■ Work request 1 ■
Please reproduce, word for word, the stretch of the contest account from "The major part" through "the best path.".

■ Reading text ■
---

The major part of the contest mainstream code was based on the code initially developed by Oliver Woodford. Thus, I was not surprised to find that same code, simplified to 995 nodes, to be the leading submission for the 1000 nodes challenge. Studying other submissions, I realized that attempts were made mainly to accelerate the code, but not to modify the algorithm. Dominating code was very efficient and solved the problem precisely, with one caveat - it solved a slightly different problem. It did not take into account "expansion of flooded area". I decided that one way to deal with this was to adjust the values of clusters, and, thus, to change the criteria for the best path.

At that moment, I was working on the code that modified cluster values taking into account values of surrounding clusters. However, soon I realized that even the shortest implementation of that idea would require 25 nodes and I would not be able to fit it into a 1000 node code. I set it aside, to be used in the final submission, and started looking for a simpler modification. Modification that adjusted cluster values, based on their size, demonstrated a promising result during tests, and I submitted several versions of it shortly before deadline. Apparently, it was not shortly enough as the cyclist and Abhisek Ukil had time to resubmit my code with their modifications. Fortunately for me, they were not able to pick out the winning version, and my best submission stayed on top..

I used my initial idea in the final submission and it showed significant result improvement; however, it was not able to beat the code by Alfonso Nieto-Castañón, who has won the main prize.

---

■ Material for this exercise ■
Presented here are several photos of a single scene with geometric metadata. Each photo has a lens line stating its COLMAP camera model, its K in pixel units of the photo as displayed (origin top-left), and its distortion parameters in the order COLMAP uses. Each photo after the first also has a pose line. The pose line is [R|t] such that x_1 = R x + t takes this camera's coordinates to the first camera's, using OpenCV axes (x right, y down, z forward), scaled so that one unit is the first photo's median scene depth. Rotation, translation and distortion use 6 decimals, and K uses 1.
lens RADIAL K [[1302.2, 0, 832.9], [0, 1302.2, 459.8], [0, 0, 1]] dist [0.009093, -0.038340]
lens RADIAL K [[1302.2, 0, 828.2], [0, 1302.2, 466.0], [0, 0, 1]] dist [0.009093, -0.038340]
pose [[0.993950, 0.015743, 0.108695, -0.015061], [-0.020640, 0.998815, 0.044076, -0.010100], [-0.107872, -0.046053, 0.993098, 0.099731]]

---

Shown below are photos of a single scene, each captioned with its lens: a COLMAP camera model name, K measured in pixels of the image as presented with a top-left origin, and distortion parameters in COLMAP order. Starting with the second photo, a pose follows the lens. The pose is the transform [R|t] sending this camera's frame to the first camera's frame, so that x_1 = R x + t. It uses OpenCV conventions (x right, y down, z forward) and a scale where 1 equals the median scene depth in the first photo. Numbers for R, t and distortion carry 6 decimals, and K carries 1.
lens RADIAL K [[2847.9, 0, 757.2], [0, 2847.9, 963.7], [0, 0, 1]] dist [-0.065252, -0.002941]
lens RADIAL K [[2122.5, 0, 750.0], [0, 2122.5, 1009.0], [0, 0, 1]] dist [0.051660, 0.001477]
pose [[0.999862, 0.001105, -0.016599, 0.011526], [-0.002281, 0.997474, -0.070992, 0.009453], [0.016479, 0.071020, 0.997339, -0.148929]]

---

■ Work request 2 ■
Rewrite the stretch of the listing from the line containing "Presented here are" through the line containing "-0.046053, 0.993098, 0.099731]]", swapping "scene" for "setting" and changing nothing else. Return only those lines.

■ Expected output 1 ■
The major part of the contest mainstream code was based on the code initially developed by Oliver Woodford. Thus, I was not surprised to find that same code, simplified to 995 nodes, to be the leading submission for the 1000 nodes challenge. Studying other submissions, I realized that attempts were made mainly to accelerate the code, but not to modify the algorithm. Dominating code was very efficient and solved the problem precisely, with one caveat - it solved a slightly different problem. It did not take into account "expansion of flooded area". I decided that one way to deal with this was to adjust the values of clusters, and, thus, to change the criteria for the best path.

■ Expected output 2 ■
Presented here are several photos of a single setting with geometric metadata. Each photo has a lens line stating its COLMAP camera model, its K in pixel units of the photo as displayed (origin top-left), and its distortion parameters in the order COLMAP uses. Each photo after the first also has a pose line. The pose line is [R|t] such that x_1 = R x + t takes this camera's coordinates to the first camera's, using OpenCV axes (x right, y down, z forward), scaled so that one unit is the first photo's median setting depth. Rotation, translation and distortion use 6 decimals, and K uses 1.
lens RADIAL K [[1302.2, 0, 832.9], [0, 1302.2, 459.8], [0, 0, 1]] dist [0.009093, -0.038340]
lens RADIAL K [[1302.2, 0, 828.2], [0, 1302.2, 466.0], [0, 0, 1]] dist [0.009093, -0.038340]
pose [[0.993950, 0.015743, 0.108695, -0.015061], [-0.020640, 0.998815, 0.044076, -0.010100], [-0.107872, -0.046053, 0.993098, 0.099731]]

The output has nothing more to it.